NISAに適した金融商品は?〜株式編 統計から業績動向を読む

NISA口座の稼働率は52.1%まで上昇

 日本証券業協会が発表した8月のNISA(少額投資非課税制度)口座利用状況(主要証券会社10社)では、NISA総口座数は前月比1.1%増の約457万口座とNISA開始から2年目に入っても堅調に増え続けています。8月の買付け額(14年および15年の利用枠での買付け金額の合計)は1,260億円と、前月の1,285億円から若干、減少しましたが、前年同月比では34.0%増と大幅増の状態が継続。課題だった稼働率(勘定設定口座数に占める稼働口座数の割合)も52.1%まで高まり、昨年1月からの累計の総買付け額は2兆6,782億円にのぼっています。8月は11日の中国人民元の切り下げに端を発した世界同時株安により、日経平均株価は同日の高値2万946円から26日の安値1万7,714円まで、率にして15.4%下落しましたが、むしろ好買い場との認識が広がったようです。

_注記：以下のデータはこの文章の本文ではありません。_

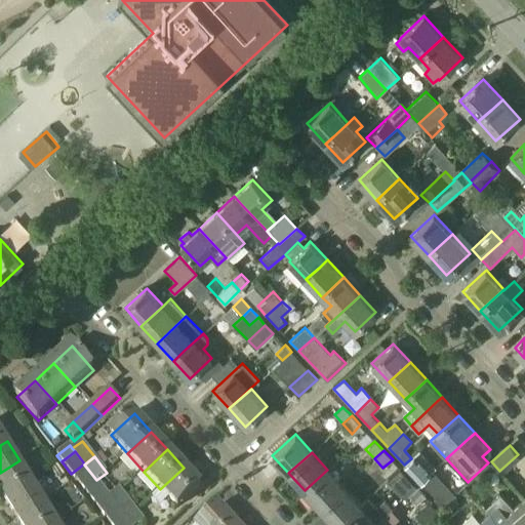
[(431,472),(418,459),(409,469),(421,481),(431,472)]
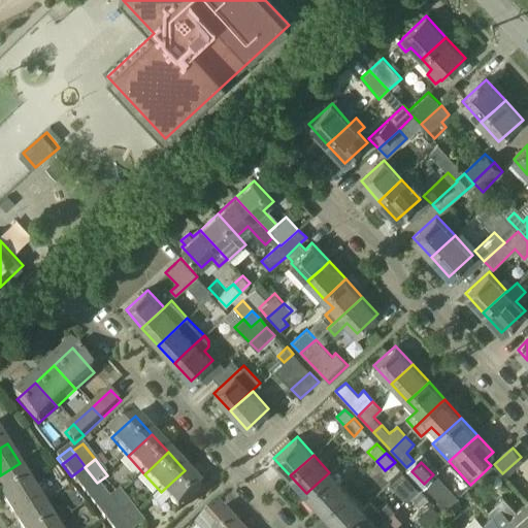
[(0,475),(0,494),(4,501),(32,484),(20,463),(0,475)]
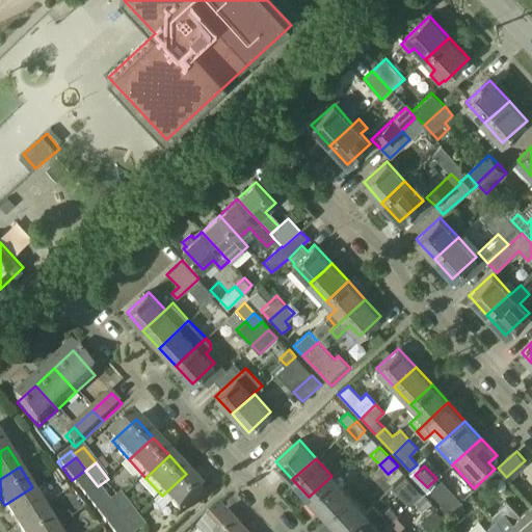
[(85,470),(72,480),(80,490),(94,481),(85,471),(85,470)]
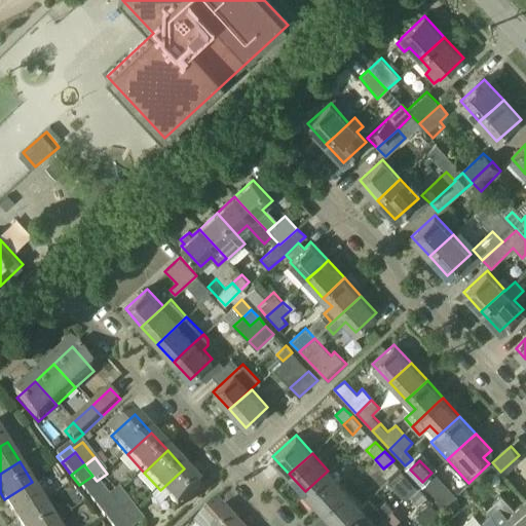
[(57,466),(51,470),(60,482),(65,479),(57,466)]
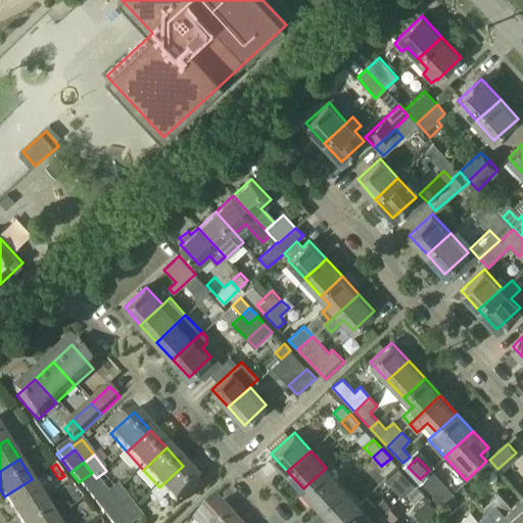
[(199,484),(183,466),(159,487),(176,506),(199,484)]
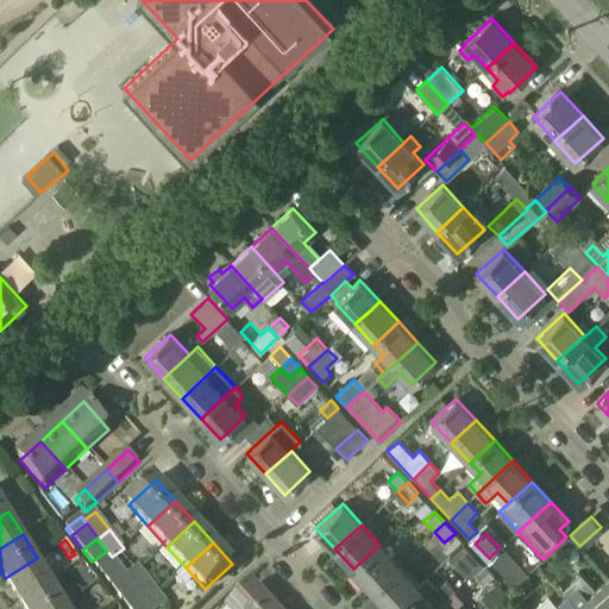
[(353,569),(371,590),(399,565),(380,545),(353,569)]
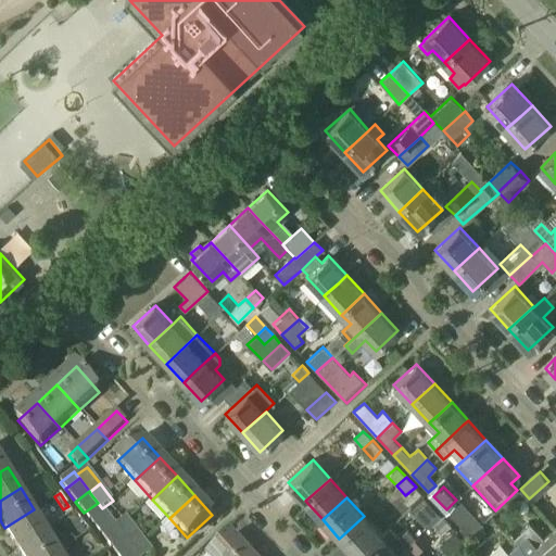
[(98,503),(84,513),(92,525),(93,526),(108,515),(106,514),(102,508),(98,503)]
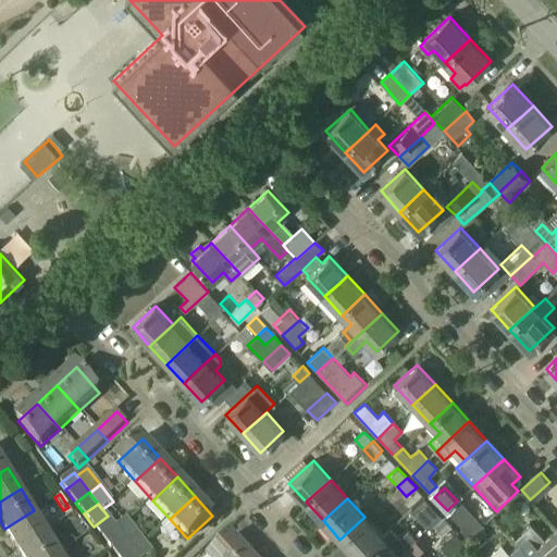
[(442,514),(433,505),(423,515),(432,523),(442,514)]
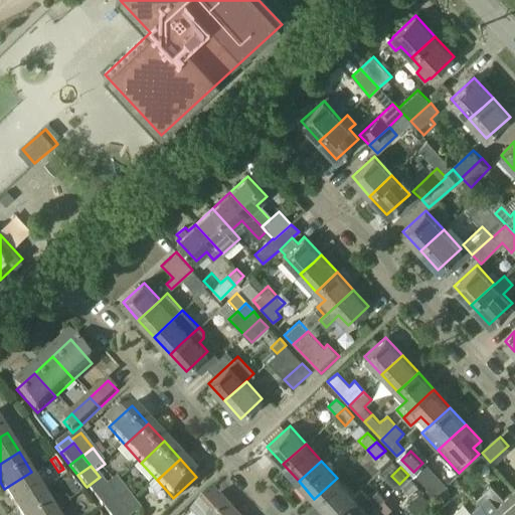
[(426,467),(416,477),(426,487),(425,489),(433,497),(445,486),(426,467)]
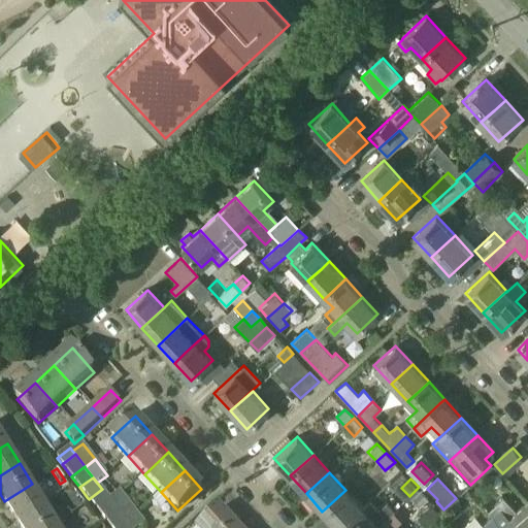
[(4,501),(17,521),(44,504),(32,484),(4,501)]
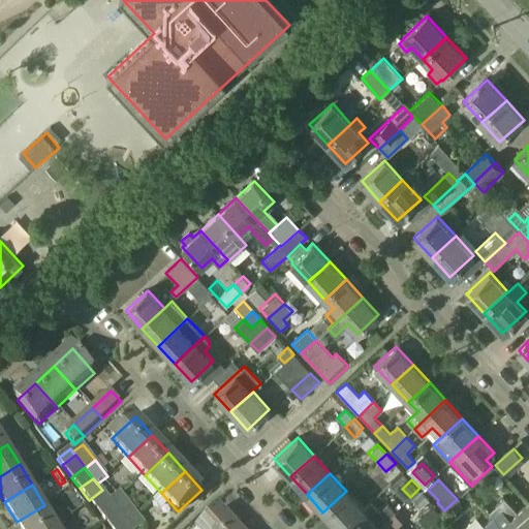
[(429,497),(419,488),(410,497),(419,506),(429,497)]
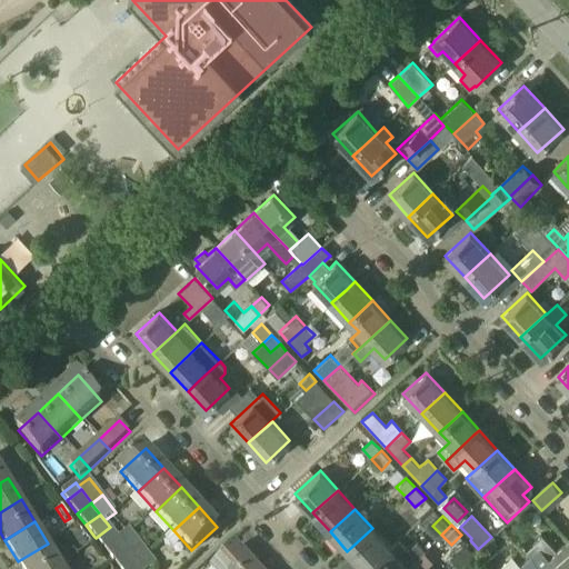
[(110,527),(96,538),(100,543),(105,550),(119,539),(115,532),(110,527)]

図表:NISAの利用状況(勘定設定口座数、月次)の推移

図表:NISAの利用状況(勘定設定口座数、月次)の推移

出所:日本証券業協会データより、株式新聞が作成

若年層の口座が増加

 また、金融庁が9月15日に発表したNISA口座の開設・利用状況調査(対象はNISA取扱全金融機関702法人)によると、6月末の口座総数は921万2,167口座で3月末比4.8%増加。この中で目を引くのは、構成比はまだ低いのですが、20歳代が39万9,235口座で同10.6%増と最も高い伸びを示していること。同様に30歳代が同7.6%増の87万671口座、40歳代が同6.3%増の131万1,713口座、50歳代が同5.0%増の156万5,661口座と続き、構成比が26.6%と最も大きい60歳代も同3.8%増の245万3,469口座と堅調な伸びを示しています。

 一方、買付け金額の総額は5兆1,936億円で、3月末比17.7%増加。20歳代が同19.5%増の1,338億円、30歳代が同18.7%増の4,041億円、40歳代が同18.6%増の6,261億円と平均を上回る伸びを見せたのが印象的です。商品別では上場株式が同16.8%増の1兆6,333億円で構成比が同0.3ポイント低下して31.4%になったのに対し、投資信託は同18.3%増の3兆4,478億円で、構成比は同0.3%上昇の66.5%に高まっています。

日銀短観等を参考に

 株式市場において、7〜9月期決算の企業は10月よりサイレント期間に入るため、10月末ころから本格化する決算発表まで、業績動向を探ることができなくなります。そこで参考にしたいのが10月1日発表の9月調査の日銀短観です。色々な業種の足もとの動向だけでなく、3カ月先の予想も公表されるため、どのような業種が先行きについて明るい見通しを持っているのか、また、悲観的に見ているのかがある程度把握できます。もちろん、業種によって見通しが保守的だったり、強気だったりする傾向はありますが、継続的にチェックしておけば、その傾向も把握できるようになります。また、財務省が月の半ば過ぎに発表する前月の貿易統計も、上旬分、上中旬分はそれに先立って公表されているため、輸出が良好である業種などはチェックしておきましょう。そのようにすることで、決算発表に向け人気化しそうな業種、銘柄にたどり着く可能性が出てきますし、投資のタイミングを図ることにもつながります。